In the movie Network, Peter Finch screams, “we’re mad as hell and we’re not going take it anymore.”
I’m mad as hell that I have cystic fibrosis. Unfortunately, I have to learn to take it. If I started screaming “I’m not going to take it anymore,” I’d only really have one option. And, though I’ve given much thought to that option, I will not be exercising it at this time.
So, I may be mad as hell, but I have to take it. I have no choice. Yet.
Having cystic fibrosis goes hand in hand with searching for symptoms health information on the web. At least for me it does.
When my health goes south, I head to the Internet.
This afternoon, it felt like a I had a fever, but my temp was just a hair higher than normal. I was burning up and my eyes were puffy with shiners. Hospital time?
It’s hard to figure out what’s wrong using a search because I can always find some poor person who has had the exact symptoms I’ve typed in. It’s too easy to prove any medical claim using the Internet because so much “truthiness” exists and someone at some point has had exactly what I’ve typed in.
So, I had to trust my gut and figure that the cipro might be causing some problems. By narrowing the search with key information, I found more realistic answers for my situation. Is this any different than a visit to the doctor?
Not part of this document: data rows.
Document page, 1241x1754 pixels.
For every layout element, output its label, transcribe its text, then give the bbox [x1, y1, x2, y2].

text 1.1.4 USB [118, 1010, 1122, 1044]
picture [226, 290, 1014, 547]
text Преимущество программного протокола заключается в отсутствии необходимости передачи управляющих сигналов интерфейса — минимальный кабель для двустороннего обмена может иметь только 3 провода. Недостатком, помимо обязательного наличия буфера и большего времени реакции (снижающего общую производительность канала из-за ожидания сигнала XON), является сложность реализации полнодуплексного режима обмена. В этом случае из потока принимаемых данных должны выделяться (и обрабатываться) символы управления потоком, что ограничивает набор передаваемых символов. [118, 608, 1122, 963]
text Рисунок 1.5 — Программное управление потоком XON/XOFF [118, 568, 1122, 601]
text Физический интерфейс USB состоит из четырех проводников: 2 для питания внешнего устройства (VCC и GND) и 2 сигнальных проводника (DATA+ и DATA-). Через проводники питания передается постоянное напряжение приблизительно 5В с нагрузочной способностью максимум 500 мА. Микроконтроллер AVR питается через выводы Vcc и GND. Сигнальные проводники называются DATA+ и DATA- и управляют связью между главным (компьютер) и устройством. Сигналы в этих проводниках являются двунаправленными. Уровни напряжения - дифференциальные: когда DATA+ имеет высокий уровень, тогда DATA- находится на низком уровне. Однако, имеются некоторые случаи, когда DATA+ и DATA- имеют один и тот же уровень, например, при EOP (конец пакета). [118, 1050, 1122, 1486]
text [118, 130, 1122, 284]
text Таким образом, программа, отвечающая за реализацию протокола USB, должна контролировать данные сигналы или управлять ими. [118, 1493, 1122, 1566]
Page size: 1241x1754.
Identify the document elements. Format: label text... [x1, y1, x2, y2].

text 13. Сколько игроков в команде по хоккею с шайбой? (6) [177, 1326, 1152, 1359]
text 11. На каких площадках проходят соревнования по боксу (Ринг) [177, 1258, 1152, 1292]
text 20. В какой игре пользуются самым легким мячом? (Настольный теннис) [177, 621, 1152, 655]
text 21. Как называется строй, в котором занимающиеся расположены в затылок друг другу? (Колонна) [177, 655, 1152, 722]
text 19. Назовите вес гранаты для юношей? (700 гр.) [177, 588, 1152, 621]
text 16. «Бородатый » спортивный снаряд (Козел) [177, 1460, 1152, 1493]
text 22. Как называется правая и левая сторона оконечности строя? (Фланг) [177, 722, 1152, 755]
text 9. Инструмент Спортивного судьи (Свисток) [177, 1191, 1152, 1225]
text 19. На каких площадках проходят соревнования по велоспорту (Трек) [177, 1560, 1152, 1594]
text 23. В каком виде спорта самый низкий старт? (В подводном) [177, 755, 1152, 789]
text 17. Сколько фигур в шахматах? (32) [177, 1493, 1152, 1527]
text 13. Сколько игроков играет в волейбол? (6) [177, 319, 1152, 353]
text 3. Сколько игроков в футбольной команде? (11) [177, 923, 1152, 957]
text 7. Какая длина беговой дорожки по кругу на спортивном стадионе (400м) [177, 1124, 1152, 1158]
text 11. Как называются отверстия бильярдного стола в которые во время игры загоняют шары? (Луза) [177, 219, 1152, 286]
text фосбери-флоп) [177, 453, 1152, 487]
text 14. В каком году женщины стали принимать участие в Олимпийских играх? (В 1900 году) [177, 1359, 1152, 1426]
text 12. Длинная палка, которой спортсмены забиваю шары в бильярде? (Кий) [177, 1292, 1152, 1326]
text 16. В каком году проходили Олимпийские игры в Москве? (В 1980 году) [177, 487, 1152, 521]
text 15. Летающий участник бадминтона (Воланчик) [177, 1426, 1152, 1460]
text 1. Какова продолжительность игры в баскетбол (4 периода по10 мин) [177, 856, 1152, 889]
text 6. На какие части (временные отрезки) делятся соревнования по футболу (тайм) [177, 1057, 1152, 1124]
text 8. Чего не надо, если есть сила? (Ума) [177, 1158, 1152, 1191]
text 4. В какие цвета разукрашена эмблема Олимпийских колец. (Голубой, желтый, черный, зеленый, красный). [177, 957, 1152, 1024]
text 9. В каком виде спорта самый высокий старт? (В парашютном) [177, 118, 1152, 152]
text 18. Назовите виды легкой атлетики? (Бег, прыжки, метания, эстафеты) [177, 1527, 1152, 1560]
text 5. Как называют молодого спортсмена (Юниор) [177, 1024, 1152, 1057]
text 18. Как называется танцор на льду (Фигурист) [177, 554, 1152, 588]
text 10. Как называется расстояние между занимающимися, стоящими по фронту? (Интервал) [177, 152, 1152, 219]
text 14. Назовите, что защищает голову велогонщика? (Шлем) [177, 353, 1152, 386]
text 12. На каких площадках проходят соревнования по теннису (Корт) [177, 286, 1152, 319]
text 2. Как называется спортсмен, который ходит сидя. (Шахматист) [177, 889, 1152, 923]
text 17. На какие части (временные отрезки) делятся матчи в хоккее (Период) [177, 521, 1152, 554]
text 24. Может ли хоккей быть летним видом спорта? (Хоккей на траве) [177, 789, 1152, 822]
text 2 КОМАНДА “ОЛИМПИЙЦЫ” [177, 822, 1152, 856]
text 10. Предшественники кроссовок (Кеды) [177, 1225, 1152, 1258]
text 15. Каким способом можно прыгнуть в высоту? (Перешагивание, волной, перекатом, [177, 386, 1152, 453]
An Internet search for health information matches my doctor visits: The better the information I supply, the more accurate the diagnosis.
After four decades of fighting cystic fibrosis, I’ve finally figured out what I’m up against: Random acts of bacteria.
I used to think the President was where the buck stopped. Now, after the health care debacle, it’s congress who really has the power to do nothing and get paid for it – not to mention they get government health care, which just pours salt in the wound. How many of them really care anymore about the people they represent? The people who are declaring bankruptcy due to medical bills.
My new tiered system for prescriptions came in the mail today. Though I am grateful that I have insurance, the company is going to make me pay for having a genetic disease, cystic fibrosis, which was beyond my control. Every nickel, dime and dollar they can squeeze from me – that’s the goal. They find creative ways to make me pay more, to help them make a larger profit.
Call me Lemon. I’m being squeezed dry.
Coughing up blood derails me. Two days ago I felt great. Now I’ve got hemoptysis.
Such a cruel disease. It teases you with good health for a few days and then in a blink, takes it away. I almost felt normal for a couple of days. Not anymore. Back to having cf.
Not much else to say tonight. Time to start cipro. Yay.
I’ve run conference calls where I’m the only one speaking to a group of competing vendors, who stay quiet in a game of business poker. It’s feels uncomfortable to speak and share project information with no one else speaking at all. Did they hear me? Was I clear? Do they think I’m . . . . I just move forward and quiet the little voice in my head. I’m doing that now.
This blog feels a little like those calls.
And, as no one is speaking back at this point, I can pretty much say . . . anything. Great. How’s this:
I have cystic fibrosis. I’m in my late 40s, have a wife and daughter and I am the luckiest person alive.
I have survived a genetic disease that was supposed to kill me years ago.
My story is not unique. There are others just like me.
However, for each of us who has survived cystic fibrosis, there are others who have died and made us (mainly me) look more heroic than we really are (than I really am). They are the heroes, the children lost to cf and the parents who witnessed their suffering. I don’t use the word hero by accident.
Can you imagine being 10 years old and spending your short life running out of breath every day?
That’s why I say I am the luckiest person alive – it’s by luck that I’m here – with a catch. Much of the luck happened to me; but some of it I made.
So, I have three goals for this blog:
- Find the humor in this horrible disease. (Is it possible? We’ll see. Thank you to the Unknown Comic, who I parody here.)
- Share the lessons I’ve learned (the ones that haven’t killed me)
- Share the daily challenges of having cf.
Thank you for reading. I know you have other choices and ways to fill your time.